Shepherd492 reviews: The Green Mile

The Green Mile (Stephen King)

Plot Analysis
The Green Mile had a superb plot, not overly complex but full of mystery to the very end. The mystery primarily revolves around John Coffey, a death row inmate convicted of raping and killing two young girls. Coffey's gift for healing is seen numerous times over the course of the novel, and the guard's dilemma about his fate serves as a driving force for the story. The first person narrative worked very well in terms of the plot, although there is a heavy use of foreshadowing (almost all of the story is told as a flashback by Paul Edgecomb, the head of the death row guard), the protagonist's musings, philosophical and otherwise, on the events enhance the stories value, most notably in terms of theme. Sometimes the emotions and commentary get laid on a little bit too thick to believe, but that is very rare and for the most part Paul's tone adds to the novel. The serial novel format somewhat slows the pace of the reading, at the beginning of each part of the story, there are three or four pages recapping the events of the previous parts. There are also more references to prior events during the course of the story than was really necessary.
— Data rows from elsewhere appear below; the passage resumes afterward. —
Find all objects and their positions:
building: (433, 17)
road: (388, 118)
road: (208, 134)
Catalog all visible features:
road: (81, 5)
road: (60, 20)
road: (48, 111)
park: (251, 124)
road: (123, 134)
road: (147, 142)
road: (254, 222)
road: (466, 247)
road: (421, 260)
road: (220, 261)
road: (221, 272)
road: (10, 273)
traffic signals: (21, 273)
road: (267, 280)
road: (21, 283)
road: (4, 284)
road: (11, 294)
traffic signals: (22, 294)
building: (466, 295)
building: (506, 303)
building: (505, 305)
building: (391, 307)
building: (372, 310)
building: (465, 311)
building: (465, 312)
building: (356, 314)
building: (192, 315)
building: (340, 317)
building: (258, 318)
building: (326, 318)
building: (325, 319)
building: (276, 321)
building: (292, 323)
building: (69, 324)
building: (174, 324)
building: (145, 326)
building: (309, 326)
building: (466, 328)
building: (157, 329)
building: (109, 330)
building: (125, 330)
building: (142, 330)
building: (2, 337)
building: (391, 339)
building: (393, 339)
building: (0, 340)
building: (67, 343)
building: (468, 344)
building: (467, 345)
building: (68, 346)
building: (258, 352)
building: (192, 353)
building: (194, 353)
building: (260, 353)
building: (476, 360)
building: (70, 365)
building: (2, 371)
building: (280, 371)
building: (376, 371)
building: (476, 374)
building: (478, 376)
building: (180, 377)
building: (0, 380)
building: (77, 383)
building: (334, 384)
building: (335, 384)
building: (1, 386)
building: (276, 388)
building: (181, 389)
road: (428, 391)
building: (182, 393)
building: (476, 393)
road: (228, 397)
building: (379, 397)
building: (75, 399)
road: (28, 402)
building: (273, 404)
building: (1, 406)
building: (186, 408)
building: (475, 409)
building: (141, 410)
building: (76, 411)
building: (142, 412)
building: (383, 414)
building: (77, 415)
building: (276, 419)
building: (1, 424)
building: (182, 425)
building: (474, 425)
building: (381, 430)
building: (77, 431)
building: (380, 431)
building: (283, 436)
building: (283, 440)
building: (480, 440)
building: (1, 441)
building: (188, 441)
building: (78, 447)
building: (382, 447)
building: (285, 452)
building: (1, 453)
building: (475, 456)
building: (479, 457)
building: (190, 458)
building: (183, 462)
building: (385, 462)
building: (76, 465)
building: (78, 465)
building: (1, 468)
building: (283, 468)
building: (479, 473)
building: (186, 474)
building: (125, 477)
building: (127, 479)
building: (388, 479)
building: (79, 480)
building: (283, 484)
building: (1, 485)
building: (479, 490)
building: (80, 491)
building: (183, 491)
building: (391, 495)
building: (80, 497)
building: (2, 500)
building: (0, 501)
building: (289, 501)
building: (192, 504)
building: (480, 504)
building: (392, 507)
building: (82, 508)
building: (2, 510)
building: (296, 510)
Characterization, like most Stephen King novels, is where Green Mile really shines however. Paul is a very relatable, very complex character, almost every major event in his life is explained by the time the story is over, and its hard not to relate to his character due to his portrayal as a classic good guy, he genuinely cares for his wife, treats prisoners with respect so long as they do the same for him, and takes everyone into consideration when making decisions. John Coffey starts out being more mystery than character, but when he finally starts talking a bit, he is an extremely unique character, his unique gift/curse has left him with a very resigned outlook on life, and it is hard not to feel bad for him when he tells Paul that he doesn't want to live anymore. An interesting, vengeful facet to his otherwise benevolent personality is seen when he deals with both Percy, a newcomer to the guards and Wild Bill Wharton, a convict with a secret crucial to the plot. The guards that work under Paul aren't particularly interesting, but they are still characterized very solidly, as dependable, hard working men with an open minded outlook on life in the prison. Percy is the complete opposite, botching most tasks given to him and pretty much despising everyone around him. Wharton is portrayed solely as a perverted scumbag with an authority problem. Overall the characters are very well constructed, John Coffey being a particularly memorable character.
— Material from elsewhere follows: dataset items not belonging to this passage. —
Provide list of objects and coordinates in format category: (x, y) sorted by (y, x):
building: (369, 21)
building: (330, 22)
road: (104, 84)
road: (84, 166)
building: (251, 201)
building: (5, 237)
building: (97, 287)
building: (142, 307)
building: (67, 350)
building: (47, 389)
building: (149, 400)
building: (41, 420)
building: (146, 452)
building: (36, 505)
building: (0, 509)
The voice of the novel was very well constructed, the author defines Paul's tone very early (regretful, wistful, and yet somewhat humorous as well) and manages to keep consistent for the duration of the story. Dialogue was also excellent, managing to feel authentic both in accent and dialect (the characters often use time period or region specific words while speaking, and words are often spelled in a way that indicates an appropriate accent). The dialogue between John and Paul right before John is executed is particularly fantastic, as is much of Paul's interaction with Elaine, a fellow resident at the nursing home where Paul lives. Descriptive passages are concise and sparse overall, the majority of the novel taking place in just a block of six cells.

Eloquent and moving, Green Mile isn't among Stephen King's goriest or scariest works, but it certainly is among his best due to the great characterization, mysterious plot, and effective use of a first person limited point of view narrative.